Indigenous entrepreneurs share their election wishlists
With the recent launch of the Barayamal Network and Federal Election coming up, we decided to ask Indigenous entrepreneurs and community members what they would like to see happen to better support the growth of the Indigenous business sector. Here we share the top 3 key issues Indigenous entrepreneurs in the Barayamal Network want to see on the political agenda.
1. Access to capital
It’s not a significant focus of any of the Federal Government Parties; however, we would love to see the future Federal Government to take a proactive approach that will ignite the Indigenous economy through access to capital. For example, the New Zealand Ministry of Business, Innovation and Employment figures estimate Māori assets are worth $42.6b — a 15.4 per cent increase from 2010. Accelerating the Indigenous economy in Australia should be a no-brainer for the Federal Government, and it’s not just Indigenous entrepreneurs who can see the benefits.
“We believe there’s great potential for Indigenous Australia to participate in economic growth, and that it is economic participation and commercial enterprise that will lead to better outcomes for Indigenous Australia,” said Peter Nash, Chairman of KPMG Australia.
Indigenous Australians have been left in poverty from land and wages theft that has led to no intergenerational wealth, which also affects our ability to access capital from mainstream lenders. In addition, members in the Barayamal Network have also experienced negative biases, preferential treatment to other people in the community for Government funding, and higher interest rates in the long-term (paying more for their house loans, etc. in the long-term despite lower interests at the start of their mortgage) from existing government initiatives that are suppose to help Indigenous Australians.
All we want is for the federal government to level the playing field and give Indigenous entrepreneurs and communities a hand up, not a handout. Barayamal has been working on a solution that can fix this problem, which we are launching soon – if the newly elected government are interested in listening and doing things differently, then we would love to chat.
2. Increase education and support programs
The current Federal Treasurer, Josh Frydenberg’s recent budget included $A276.59 million over five years to supporting Indigenous students, which is much needed, however, we believe that the current education system is broken – claims that successful entrepreneurs from around the world have previously spoken about like Gary Vaynerchuk, Richard Branson and even a young Australian teenpreneur, Jack Bloomfield…
“Don’t get me wrong, school is great for the fundamentals. But once you learn how to multiply, divide, speak and spell, the value suddenly stops for those of us who want to walk an entrepreneurial path.” – Jack Bloomfield
From our own experience running the world’s first Indigenous Accelerator in 2016 and a ton of other programs since is that most up-and-coming Indigenous entrepreneurs are young and very enthusiastic about achieving their self-determination aspirations but sometimes lack the skills or support needed to execute and grow their businesses.
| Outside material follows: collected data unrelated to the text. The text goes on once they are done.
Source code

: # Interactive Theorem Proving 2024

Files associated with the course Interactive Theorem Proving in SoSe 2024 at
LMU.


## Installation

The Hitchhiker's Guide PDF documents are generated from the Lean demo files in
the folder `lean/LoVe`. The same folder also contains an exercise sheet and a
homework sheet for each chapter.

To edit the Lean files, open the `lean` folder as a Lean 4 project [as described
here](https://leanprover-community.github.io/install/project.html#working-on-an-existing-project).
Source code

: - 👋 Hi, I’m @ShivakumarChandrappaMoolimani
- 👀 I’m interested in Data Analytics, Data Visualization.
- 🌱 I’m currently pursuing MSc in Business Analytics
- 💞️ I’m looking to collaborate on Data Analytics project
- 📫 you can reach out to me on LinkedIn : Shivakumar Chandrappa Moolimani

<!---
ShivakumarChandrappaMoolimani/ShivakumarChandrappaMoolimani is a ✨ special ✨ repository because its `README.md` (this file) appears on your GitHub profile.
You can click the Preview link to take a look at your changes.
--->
By increasing education and support programs that empower Indigenous entrepreneurs, Australia will build a pipeline of entrepreneurs who think differently and can leverage the world’s oldest culture to help solve some of the world’s biggest problems we face, e.g. climate change, sustainable practices, etc.
3. IPP accountability – greater impact in communities vs making a few people rich
Despite being hailed as a massive success, the Indigenous Procurement Policy was high on the agenda for Indigenous entrepreneurs and community members who would like to see the social procurement policy have a more significant impact in Indigenous communities instead of making a few people rich.
Initially launched to help close the disparity gap because Indigenous businesses are substantially more likely to employ Indigenous people, the current Minister for Indigenous Affairs Nigel Scullion backtracked after the policy received criticism from Warren Mundine in The Australian (2017). Scullion expressed his disappointment, and the criticism would supposedly have been an issue “if the IPP was an employment policy. It’s not.” However, the following year Nigel changed his mind again with an initiative that aimed to “crack down on dubious joint ventures that take advantage of the federal Indigenous Procurement Policy.”
According to Scullion’s government report, since 1 July 2015, the IPP has resulted in over 11,933 contracts awarded to 1,473 Indigenous businesses with a total spend of $1.832 billion in goods & service.
However, the feeling within the Barayamal Network and the greater community is that the IPP only really benefits a select few and will only create a few Indigenous millionaires instead of helping close the massive disparity gap and making a difference in communities.
The Federal Election will provide an exciting opportunity for the new Minister for Indigenous Affairs and Government to actually make a real difference, instead of developing tokenism policies and spending a ton of taxpayer money that has done little to actually Close the Gap between Indigenous and non-Indigenous Australians.
In our opinion, Indigenous entrepreneurship and economic development is the high growth employment and community development solution to help close the massive disparity gap.